++++ Material provided ++++

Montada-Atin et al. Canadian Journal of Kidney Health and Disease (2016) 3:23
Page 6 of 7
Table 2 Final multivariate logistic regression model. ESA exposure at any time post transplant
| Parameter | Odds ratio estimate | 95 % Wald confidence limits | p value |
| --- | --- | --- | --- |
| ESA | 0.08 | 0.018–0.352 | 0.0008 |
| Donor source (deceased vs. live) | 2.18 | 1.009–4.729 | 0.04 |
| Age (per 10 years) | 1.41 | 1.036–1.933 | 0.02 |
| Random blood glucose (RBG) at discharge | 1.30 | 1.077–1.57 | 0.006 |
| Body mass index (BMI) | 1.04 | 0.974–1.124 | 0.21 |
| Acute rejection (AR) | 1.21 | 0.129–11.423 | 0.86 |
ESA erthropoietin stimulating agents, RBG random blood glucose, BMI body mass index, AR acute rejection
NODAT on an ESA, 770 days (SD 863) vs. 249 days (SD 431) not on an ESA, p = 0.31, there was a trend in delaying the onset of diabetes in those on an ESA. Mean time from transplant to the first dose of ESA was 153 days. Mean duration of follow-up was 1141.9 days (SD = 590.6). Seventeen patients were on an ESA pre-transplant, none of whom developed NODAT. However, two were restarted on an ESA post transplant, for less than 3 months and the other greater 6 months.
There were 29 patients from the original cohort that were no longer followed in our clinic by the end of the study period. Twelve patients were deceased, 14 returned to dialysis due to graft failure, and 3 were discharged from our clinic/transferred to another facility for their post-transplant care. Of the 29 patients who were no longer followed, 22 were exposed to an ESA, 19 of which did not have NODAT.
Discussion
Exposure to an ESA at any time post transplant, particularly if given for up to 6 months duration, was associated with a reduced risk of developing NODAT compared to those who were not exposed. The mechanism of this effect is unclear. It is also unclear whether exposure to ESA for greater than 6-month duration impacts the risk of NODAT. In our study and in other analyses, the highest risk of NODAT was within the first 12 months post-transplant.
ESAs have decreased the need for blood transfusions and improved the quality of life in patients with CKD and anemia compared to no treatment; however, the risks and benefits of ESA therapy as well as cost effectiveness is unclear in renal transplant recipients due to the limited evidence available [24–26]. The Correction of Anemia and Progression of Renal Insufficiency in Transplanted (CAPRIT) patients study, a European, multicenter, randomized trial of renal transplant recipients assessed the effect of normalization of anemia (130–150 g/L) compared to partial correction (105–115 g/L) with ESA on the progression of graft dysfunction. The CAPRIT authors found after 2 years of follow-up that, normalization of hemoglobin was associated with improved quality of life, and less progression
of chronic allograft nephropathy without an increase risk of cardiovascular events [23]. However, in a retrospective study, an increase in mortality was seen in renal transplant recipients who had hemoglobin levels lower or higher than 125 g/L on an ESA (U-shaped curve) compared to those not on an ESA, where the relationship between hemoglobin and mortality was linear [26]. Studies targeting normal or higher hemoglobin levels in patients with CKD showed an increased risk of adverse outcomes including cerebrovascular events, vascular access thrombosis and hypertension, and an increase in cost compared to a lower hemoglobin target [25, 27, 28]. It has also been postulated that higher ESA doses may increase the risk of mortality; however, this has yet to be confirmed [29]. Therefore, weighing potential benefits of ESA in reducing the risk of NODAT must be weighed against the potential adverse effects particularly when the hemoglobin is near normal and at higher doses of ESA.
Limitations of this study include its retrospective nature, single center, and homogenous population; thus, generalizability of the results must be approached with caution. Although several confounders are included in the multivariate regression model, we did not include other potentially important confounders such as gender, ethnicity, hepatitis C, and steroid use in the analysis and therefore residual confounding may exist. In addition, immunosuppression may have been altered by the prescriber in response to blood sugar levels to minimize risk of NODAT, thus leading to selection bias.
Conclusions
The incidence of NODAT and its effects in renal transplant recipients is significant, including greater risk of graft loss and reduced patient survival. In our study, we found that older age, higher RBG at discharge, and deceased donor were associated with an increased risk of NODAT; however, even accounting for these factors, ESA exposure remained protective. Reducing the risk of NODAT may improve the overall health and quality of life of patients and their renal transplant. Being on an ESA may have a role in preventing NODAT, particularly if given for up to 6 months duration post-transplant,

++++

| Work request |
What lines in the data above carry "mass"? Return them all.

| Expected answer |
| Body mass index (BMI) | 1.04 | 0.974–1.124 | 0.21 |
ESA erthropoietin stimulating agents, RBG random blood glucose, BMI body mass index, AR acute rejection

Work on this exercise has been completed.